Ph.D., University of North Carolina at Chapel Hill

Contact

Department: Central American Studies
Office: JR 219B
Tel: (818) 677-6502
Email: joseph.wiltberger@csun.edu
Website: https://www.csun.edu/humanities/central-american-studies/joseph-wiltberger

Joseph Wiltberger received his Ph.D. in anthropology from the University of North Carolina at Chapel Hill. He is a cultural anthropologist with research interests in migration, borders, violence, human rights, development, space and place, social mobilization, and identity. His research broadly concerns the social practices, collective organizing, and politics linked to international migration, and their relationships to economic and social marginalization, various forms of violence, and cultural transformations in places of migrant origin, destination, and in-between.
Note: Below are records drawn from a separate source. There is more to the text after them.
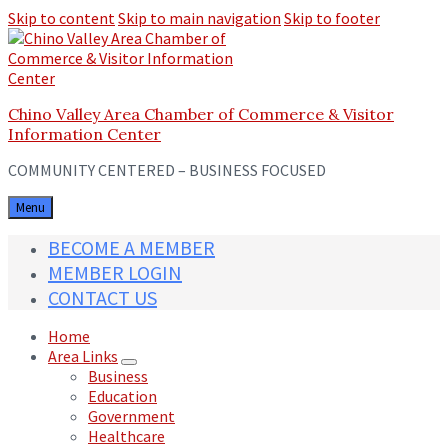
Skip to content
Skip to main navigation
Skip to footer
Chino Valley Area Chamber of Commerce & Visitor
Information Center
COMMUNITY CENTERED – BUSINESS FOCUSED
Menu
BECOME A MEMBER
MEMBER LOGIN
CONTACT US
Home
Area Links
Business
Education
Government
Healthcare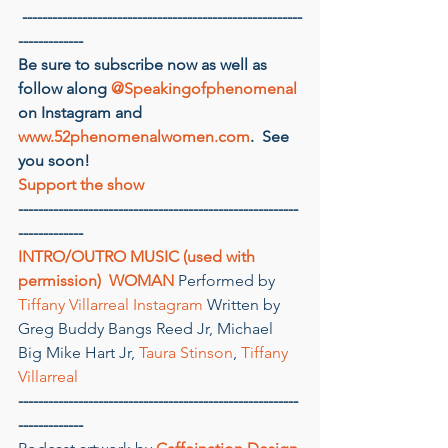
--------------------------------------------------------
-------------
Be sure to subscribe now as well as 
follow along 
@Speakingofphenomenal
on Instagram and 
www.52phenomenalwomen.com
.  See 
you soon!
Support the show
--------------------------------------------------------
-------------
INTRO/OUTRO MUSIC (used with 
permission)
 WOMAN
 Performed by 
Tiffany Villarreal
Instagram
 Written by 
Greg Buddy Bangs Reed Jr, Michael 
Big Mike Hart Jr, 
Taura Stinson
, 
Tiffany 
Villarreal
--------------------------------------------------------
-------------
Over the course of two decades, he has conducted extensive ethnographic field research in El Salvador and among transnational Central American migrants in the U.S and in border areas. With particular attention to the experiences of marginalized youth and families, his research has explored the forces driving the large-scale emigration of Salvadorans, and how local, national, and transnational organizations respond to their migration. His book project in progress draws on his long-range and multi-sited fieldwork to examine how Salvadorans navigate the recurring experiences of displacement and violence that have affected their lives within and outside of El Salvador and the collective strategies they employ to resist displacement.

His current research focuses on the conjuncture of forced migration driven by gang-related violence and insecurity in the northern triangle of Central America (El Salvador, Guatemala, and Honduras) and the turn toward more restrictive immigration enforcement strategies in the U.S. Interested in the unexpected directions that Central Americans’ life paths are taking amid these shifting conditions, he is conducting fieldwork in Costa Rica that examines the reception of the surge in asylum-seeking Central Americans arriving there.

His recent work also utilizes methodologies and modes of dissemination, such as storytelling, oral histories, and accessible digital and visual media, that allow marginalized groups, including migrants and refugees, to participate in the research process and access the research product. He is collaborating with youth in El Salvador and CSUN students to create an online digital archive that documents oral histories of a mass repatriation of Salvadoran refugees during El Salvador’s 1980-1992 civil war, the largest refugee repatriation in Latin American history. The forthcoming project was named a semi-finalist in the 2018 Dorothea Lange-Paul Taylor Prize competition of the Center for Documentary Studies.

Among other awards, he was the 2012 recipient of the Roseberry-Nash Award from the Society for Latin American and Caribbean Anthropology, the 2015 recipient of the College of Humanities Faculty Research Fellowship from California State University, Northridge, and a 2013-2014 recipient of a Visiting Fellowship at the Kellogg Institute for International Studies. Professionally, he is actively involved in the Committee on Refugees and Immigrants of the American Anthropological Association and in the Central America Section of the Latin American Studies Association.

His research has been funded by the National Science Foundation, the Social Science Research Council, the Inter-American Foundation, and other sources. He has presented his research in more than 35 academic conferences and symposia in the U.S. and abroad. He has also shared his research with international and government agencies and non-governmental organizations in Central America, Mexico, and the U.S., and he has testified as an expert witness in the cases of Salvadoran and other Central American asylum-seekers.